Martínez tampoco aflojó en la etapa final. El “ángel de la guarda” quería ser cuarto de la general, pero no le alcanzó. Durante toda la carrera se dijo que no estaba cómodo con ser gregario, que anhelaba mayor libertad y que podía, si lo dejaban, subirse al podio de la Corsa Rosa. Pero él, que nunca confirmó esos rumores, habló sobre la bici, y se transformó en el alfil más determinante de Egan.
“Todos en la vida, a veces, necesitamos a alguien que nos levante, que nos ayude, que nos empuje al triunfo”, expresó el de Soacha después de su consagración de mártir en Cortina d’Ampezzo.
Egan dijo que no podía describir lo que pasaba por su mente tras haber ganado el Giro de Italia, y yo, como testigo de esa hazaña, tampoco puedo llegar a explicarlo. Él, el campeón, dormía apenas siete u ocho horas, y el resto las trabajaba junto a Cristian, Artetxe, Hannah, Cioni y todos sus compañeros de carretera.
Le dolía la espalda, le dolían las piernas, lo afectaba el terrible frío de esas montañas cubiertas de nieve, y lo afectaba la presión, la inmensa presión de la prensa, de los parásitos, de los “amigos”, de los aficionados en general.
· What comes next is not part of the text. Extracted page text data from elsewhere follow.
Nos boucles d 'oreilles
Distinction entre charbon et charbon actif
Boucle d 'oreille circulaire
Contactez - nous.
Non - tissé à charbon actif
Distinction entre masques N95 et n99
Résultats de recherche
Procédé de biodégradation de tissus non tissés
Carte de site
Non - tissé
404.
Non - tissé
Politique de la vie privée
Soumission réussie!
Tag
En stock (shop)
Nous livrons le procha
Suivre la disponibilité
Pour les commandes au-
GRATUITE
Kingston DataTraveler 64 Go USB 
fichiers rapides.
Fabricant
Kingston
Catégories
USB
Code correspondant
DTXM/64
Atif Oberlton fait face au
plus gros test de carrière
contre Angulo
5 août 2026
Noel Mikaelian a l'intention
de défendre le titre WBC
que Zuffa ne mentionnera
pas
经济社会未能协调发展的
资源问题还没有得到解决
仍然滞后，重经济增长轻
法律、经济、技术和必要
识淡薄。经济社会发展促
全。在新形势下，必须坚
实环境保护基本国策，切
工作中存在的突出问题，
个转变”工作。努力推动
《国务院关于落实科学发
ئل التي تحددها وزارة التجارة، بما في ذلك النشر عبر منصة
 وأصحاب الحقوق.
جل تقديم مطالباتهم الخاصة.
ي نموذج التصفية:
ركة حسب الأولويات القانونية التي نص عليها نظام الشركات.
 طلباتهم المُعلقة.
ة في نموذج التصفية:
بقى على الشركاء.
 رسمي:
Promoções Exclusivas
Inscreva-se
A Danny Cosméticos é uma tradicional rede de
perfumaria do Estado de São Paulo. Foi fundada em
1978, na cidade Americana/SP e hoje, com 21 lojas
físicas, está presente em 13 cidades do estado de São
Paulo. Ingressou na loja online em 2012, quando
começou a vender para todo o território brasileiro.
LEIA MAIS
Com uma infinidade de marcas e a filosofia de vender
Esa presión lo obligaba a estar siempre concentrado, incluso en las entrevistas; incluso cuando subía al podio a estrecharles las manos a los políticos de turno. Concentrado corría, y su cara era como una aromática, como adormecida. Su mirada ausente, su leve inclinación sobre la bici y su cadencia matemáticamente perfecta.
Y ese rostro de nieve no desaparecía ni siquiera cuando sus rivales lograban escurrirse del lote para atacarlo. No se conmovió cuando lo probó Evenepoel, en la primera semana, ni cuando se envalentonó Caruso, en la segunda. No se conmovió cuando Yates se paró en los pedales y lo quebró, por fin, en Sega di Ala y Alpe di Mera.
Ensimismado, entregado a su objetivo, Egan corría como moribundo, persiguiendo ese último aliento de vida, y así ganó.
Ahora puede descansar el gran campeón, y al fin descansan, también, Mafe, Cristian, Artetxe, Hannah, Ganna y Martínez. Todos descansan lejos de las luces y los flashes, lejos de los gritos y, sobre todas las cosas, lejos de los bufones, chismosos y chupasangres de la gran caravana del ciclismo, ese gran circo rodante de las carreteras.